Islam mengaitkan beberapa bentuk ibadah dengan dimensi waktu pelaksanaannya. Hal ini bisa dimaknai bahwa Islam senantiasanya menyambungkan antara ayat-ayat Allah SWT berupa wahyu skriptual-tekstual (ayat qauliyyah) dengan wahyu rasional-empirik pada semesta (ayat kauniyyah).
Hilal adalah fenomena semesta berupa bulan sabit (crescent moon) sebagai penanda lahirnya bulan baru pada kalender hijriah. Ia terkait dengan cara dan waktu umat Islam memulai ibadah puasa Ramadan dan bagaimana menyambut Idul Fitri.
Sampai saat ini, penanda waktu dimulainya bulan Ramadan dan waktu perayaan Idul Fitri pada kalender hijriah seringkali menjadi polemik internal umat Islam karena terjadi perbedaan dalam menentukannya.
Dalam Bahasa Arab, al-syahr berarti bulan. Kata al-syahr ini disebut dalam Alquran di antaranya, ”Fa man syahida minkum al-syahr fal yashumhu,” (Barang siapa di antara kalian melihat bulan maka berpuasalah). Kata al-syahr secara etimologi berarti pemakluman dan penampakan (al-i’lam wa al-idhhar).
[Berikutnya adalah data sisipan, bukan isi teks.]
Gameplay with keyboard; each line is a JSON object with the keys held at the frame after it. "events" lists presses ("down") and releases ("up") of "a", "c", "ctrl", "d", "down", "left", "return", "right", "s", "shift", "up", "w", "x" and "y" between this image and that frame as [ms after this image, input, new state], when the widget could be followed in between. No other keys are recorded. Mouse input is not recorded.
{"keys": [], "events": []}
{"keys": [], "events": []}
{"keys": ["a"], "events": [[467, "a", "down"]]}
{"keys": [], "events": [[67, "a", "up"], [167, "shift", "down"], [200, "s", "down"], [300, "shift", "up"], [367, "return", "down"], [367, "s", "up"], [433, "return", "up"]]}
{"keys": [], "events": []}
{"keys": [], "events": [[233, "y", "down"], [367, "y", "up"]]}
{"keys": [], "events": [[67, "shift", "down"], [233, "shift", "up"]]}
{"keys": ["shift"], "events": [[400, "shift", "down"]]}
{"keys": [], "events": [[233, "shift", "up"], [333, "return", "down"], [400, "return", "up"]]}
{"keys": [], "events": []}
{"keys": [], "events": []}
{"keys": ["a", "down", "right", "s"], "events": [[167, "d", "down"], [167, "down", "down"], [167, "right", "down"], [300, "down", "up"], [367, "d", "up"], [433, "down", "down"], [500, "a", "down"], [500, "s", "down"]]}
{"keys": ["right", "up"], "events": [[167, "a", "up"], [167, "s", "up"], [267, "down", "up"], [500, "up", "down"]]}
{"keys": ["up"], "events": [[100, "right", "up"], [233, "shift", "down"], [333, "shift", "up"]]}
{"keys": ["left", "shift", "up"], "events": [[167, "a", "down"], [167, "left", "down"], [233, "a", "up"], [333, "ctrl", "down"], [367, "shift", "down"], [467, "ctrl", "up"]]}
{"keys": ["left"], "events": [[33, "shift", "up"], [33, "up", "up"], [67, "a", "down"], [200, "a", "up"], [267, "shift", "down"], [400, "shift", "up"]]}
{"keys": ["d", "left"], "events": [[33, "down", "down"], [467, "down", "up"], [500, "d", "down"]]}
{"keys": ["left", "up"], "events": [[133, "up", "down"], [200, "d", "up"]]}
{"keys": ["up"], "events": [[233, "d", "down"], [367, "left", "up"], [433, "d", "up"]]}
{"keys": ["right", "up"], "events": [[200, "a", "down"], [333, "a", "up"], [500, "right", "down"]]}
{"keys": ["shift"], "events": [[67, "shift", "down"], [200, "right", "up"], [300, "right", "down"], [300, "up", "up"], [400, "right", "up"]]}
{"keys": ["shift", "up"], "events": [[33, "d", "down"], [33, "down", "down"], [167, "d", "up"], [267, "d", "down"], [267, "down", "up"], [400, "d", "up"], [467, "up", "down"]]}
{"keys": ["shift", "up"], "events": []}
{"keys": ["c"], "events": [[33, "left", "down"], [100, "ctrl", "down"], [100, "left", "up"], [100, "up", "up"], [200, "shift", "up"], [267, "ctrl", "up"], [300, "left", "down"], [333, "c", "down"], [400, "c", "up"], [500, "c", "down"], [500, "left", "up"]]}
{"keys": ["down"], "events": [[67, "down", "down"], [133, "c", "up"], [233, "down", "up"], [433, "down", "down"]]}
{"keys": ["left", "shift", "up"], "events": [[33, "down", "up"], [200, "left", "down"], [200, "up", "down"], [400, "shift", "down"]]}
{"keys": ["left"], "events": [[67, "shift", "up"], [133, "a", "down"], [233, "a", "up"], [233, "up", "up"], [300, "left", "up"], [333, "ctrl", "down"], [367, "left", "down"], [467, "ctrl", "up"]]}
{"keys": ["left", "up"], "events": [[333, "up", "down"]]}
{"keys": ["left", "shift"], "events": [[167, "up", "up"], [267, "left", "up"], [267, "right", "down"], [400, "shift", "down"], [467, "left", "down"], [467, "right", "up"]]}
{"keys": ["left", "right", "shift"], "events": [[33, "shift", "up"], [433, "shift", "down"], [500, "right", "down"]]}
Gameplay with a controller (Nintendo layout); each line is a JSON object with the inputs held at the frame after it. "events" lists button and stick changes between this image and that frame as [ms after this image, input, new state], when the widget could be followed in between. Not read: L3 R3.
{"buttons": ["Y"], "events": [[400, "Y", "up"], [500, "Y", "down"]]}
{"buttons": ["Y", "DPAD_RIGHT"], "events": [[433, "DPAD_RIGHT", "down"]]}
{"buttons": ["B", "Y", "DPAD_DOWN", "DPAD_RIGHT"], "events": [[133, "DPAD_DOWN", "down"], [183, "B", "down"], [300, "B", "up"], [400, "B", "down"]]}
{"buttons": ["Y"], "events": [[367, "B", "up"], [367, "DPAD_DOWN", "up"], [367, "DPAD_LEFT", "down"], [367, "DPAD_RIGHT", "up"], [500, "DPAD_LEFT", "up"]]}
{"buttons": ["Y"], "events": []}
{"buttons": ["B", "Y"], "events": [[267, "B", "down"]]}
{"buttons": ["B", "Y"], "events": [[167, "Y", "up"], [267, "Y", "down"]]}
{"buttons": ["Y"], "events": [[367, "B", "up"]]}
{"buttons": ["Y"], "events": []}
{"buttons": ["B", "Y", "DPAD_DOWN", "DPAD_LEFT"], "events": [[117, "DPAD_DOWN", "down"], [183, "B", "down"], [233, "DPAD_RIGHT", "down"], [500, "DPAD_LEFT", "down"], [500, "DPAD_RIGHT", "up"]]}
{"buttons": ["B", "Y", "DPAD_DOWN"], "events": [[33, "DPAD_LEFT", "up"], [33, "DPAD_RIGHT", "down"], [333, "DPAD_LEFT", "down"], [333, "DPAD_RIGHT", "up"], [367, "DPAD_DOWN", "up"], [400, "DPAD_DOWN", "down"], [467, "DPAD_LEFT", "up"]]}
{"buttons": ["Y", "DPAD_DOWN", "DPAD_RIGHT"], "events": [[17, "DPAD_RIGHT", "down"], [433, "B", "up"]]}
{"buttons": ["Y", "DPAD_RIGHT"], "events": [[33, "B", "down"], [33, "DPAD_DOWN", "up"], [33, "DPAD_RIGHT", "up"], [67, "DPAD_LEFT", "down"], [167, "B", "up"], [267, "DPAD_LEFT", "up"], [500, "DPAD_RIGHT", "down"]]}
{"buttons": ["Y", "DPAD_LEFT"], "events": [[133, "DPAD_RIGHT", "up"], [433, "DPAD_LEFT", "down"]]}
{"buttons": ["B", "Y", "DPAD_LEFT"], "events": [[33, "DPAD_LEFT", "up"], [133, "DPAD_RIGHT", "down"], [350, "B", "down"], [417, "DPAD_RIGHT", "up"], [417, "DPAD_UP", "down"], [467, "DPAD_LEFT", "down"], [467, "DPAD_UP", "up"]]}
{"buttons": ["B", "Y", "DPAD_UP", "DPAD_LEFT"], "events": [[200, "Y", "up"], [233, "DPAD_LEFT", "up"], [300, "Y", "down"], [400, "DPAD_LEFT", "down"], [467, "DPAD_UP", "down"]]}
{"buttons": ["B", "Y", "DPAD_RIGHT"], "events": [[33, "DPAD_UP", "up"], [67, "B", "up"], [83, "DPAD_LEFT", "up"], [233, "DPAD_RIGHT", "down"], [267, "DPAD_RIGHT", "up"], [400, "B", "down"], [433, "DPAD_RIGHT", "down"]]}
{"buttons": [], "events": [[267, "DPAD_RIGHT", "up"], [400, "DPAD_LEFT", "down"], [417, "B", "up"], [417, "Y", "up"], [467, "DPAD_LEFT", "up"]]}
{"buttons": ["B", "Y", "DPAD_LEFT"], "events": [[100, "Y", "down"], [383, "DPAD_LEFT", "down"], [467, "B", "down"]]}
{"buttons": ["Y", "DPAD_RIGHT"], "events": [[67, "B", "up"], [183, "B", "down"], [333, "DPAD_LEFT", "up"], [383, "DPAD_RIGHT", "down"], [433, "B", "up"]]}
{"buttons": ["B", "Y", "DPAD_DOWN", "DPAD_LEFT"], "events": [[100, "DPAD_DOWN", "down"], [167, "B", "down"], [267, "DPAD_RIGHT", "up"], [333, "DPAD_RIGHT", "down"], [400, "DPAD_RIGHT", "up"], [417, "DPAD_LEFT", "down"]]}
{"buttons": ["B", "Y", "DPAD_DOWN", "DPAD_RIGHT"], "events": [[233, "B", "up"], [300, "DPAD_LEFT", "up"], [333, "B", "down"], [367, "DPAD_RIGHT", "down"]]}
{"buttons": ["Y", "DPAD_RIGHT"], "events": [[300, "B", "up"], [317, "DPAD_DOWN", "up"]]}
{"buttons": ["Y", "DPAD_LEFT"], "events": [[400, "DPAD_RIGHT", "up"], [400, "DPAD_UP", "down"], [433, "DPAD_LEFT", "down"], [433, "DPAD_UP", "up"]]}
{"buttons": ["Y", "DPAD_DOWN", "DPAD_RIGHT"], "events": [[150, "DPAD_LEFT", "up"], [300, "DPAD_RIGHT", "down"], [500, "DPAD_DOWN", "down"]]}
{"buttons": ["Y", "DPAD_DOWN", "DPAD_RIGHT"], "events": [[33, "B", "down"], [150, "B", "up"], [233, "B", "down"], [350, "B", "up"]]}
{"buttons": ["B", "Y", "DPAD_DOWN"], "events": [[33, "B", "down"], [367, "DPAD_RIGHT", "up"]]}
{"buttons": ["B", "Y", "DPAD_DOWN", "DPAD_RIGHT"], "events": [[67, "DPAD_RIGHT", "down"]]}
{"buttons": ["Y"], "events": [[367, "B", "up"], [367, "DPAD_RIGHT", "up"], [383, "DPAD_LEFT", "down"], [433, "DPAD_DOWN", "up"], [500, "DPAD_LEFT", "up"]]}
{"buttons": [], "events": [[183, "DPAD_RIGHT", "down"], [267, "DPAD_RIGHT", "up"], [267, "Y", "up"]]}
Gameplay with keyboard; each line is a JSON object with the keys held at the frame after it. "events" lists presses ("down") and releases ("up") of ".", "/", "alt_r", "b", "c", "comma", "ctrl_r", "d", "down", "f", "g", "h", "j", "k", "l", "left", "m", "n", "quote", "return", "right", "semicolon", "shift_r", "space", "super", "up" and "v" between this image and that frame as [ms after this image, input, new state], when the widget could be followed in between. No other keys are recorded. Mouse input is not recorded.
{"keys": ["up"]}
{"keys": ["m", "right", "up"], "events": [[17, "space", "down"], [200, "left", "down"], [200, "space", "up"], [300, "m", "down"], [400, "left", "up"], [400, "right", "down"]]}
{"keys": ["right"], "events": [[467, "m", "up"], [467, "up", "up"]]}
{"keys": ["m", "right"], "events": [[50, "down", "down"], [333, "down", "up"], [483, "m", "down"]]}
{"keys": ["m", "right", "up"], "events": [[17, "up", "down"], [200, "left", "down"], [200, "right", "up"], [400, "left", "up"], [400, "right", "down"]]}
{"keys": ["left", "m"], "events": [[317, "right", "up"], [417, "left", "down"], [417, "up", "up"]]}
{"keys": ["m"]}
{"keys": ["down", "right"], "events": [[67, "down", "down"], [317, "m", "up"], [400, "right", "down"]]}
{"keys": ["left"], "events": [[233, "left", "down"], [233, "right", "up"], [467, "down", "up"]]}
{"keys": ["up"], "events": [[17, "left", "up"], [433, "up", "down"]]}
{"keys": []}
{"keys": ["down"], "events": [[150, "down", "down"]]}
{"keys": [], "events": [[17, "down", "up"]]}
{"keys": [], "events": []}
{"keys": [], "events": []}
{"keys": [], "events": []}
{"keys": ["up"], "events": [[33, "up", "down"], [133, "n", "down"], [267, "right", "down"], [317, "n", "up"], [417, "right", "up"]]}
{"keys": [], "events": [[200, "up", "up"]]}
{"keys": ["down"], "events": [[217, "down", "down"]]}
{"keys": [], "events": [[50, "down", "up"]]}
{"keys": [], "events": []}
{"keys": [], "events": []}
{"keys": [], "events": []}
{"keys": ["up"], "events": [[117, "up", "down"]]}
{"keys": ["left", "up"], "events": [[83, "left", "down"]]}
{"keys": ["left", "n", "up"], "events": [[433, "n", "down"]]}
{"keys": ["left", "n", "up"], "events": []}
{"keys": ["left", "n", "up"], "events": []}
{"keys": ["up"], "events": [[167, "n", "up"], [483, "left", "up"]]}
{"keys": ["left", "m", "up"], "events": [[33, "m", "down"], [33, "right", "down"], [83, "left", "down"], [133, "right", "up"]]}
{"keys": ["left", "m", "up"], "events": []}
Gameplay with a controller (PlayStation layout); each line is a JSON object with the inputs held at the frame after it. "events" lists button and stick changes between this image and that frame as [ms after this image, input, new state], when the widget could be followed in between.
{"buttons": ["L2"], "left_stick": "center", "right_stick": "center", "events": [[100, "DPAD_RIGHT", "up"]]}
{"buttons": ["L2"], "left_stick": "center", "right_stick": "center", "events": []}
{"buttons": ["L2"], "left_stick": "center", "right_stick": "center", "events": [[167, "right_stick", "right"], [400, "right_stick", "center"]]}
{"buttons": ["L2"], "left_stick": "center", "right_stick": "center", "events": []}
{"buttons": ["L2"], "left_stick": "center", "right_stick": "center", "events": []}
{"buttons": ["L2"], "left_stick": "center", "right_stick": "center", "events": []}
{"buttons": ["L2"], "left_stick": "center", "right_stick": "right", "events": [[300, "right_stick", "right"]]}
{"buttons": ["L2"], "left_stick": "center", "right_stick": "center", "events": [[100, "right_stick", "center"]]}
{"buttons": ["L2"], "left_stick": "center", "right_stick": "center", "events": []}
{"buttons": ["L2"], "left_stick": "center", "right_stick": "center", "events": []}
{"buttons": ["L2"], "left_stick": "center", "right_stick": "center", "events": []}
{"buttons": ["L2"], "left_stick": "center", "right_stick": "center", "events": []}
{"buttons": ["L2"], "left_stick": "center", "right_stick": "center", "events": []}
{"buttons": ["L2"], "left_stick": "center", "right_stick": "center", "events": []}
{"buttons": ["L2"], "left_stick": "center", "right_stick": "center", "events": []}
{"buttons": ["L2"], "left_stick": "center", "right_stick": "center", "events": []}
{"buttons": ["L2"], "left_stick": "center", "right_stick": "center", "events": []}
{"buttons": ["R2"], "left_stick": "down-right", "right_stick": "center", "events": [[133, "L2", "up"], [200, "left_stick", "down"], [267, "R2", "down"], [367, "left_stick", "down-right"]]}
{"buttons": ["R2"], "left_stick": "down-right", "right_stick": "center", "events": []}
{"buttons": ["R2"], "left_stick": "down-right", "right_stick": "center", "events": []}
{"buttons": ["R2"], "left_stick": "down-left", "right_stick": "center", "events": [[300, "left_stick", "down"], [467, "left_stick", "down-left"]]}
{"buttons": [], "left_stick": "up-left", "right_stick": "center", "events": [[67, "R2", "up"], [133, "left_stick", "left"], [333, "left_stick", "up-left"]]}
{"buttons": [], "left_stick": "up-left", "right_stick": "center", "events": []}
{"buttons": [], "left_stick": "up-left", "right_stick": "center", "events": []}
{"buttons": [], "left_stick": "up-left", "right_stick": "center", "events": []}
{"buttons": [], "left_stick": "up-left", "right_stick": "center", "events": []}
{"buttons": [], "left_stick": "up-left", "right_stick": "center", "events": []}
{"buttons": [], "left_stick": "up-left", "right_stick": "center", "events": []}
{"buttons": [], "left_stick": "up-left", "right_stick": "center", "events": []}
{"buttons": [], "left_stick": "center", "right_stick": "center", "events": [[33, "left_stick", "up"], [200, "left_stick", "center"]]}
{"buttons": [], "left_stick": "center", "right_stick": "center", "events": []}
Sebuah interval waktu dinamakan dengan al-shahr karena di sana ada penanda yang memaklumkan dan menampakkannya, yaitu hilal atau bulan sabit. Matahari tidak bisa disebut sebagai penanda interval waktu satu bulan, ia menjadi penanda untuk mengetahui interval waktu hari.
Bahwa satu hari adalah terbitnya matahari dari satu arah dan tenggelam pada arah yang lainnya. Dengan matahari kita mengenal pergantian waktu siang dan malam.
Ketika matahari tidak memiliki penanda yang bisa dijadikan sebagai pemakluman atau penampakan yang mendefinisikan dan menentukan interval waktu satu bulan, maka bulanlah yang bisa mendefinisikan dan menentukan batasannya.
Penanda bulan itu dinamakan dengan hilal yang selalu setia ada dan hadir pada setiap awal bulannya. Oleh karena itu, para ulama menangkap hikmah bahwa hilal sengaja diciptakan Allah SWT untuk menandai interval waktu bulan, menjadi jeda bulan satu dengan bulan berikutnya, sedangkan matahari diciptakan untuk menandai interval waktu hari dengan siang dan malamnya.
Umat Islam membutuhkan keduanya untuk mendefinisikan dan menentukan dimensi waktu kehidupannya, di antaranya dalam rangka menandai waktu kapan beribadah kepada Allah SWT.
Oleh karena itu, dalam ilmu fikih disebutkan bahwa untuk memulai puasa pada bulan Ramadan umat Islam dianjurkan untuk mengamati munculnya hilal (muraqabah al-hilal) sebagai penanda awal dan akhir ibadah puasa dan sekaligus dimulainya bulan baru pada hari raya Idul Fitri.
Upaya untuk mengamati dan mengetahui hilal ini merupakan kewajiban individual (wajib ‘ain) yang bisa dilakukan sendiri maupun dengan menerima informasi orang lain. Perintah Rasulullah SAW yang seringkali disitir dalam persoalan ini adalah, “Shumu li ru’yatihi wa afthiru li ru’yatihi” (Berpuasalah engkau karena melihat bulan dan berbukalah ketika melihatnya).”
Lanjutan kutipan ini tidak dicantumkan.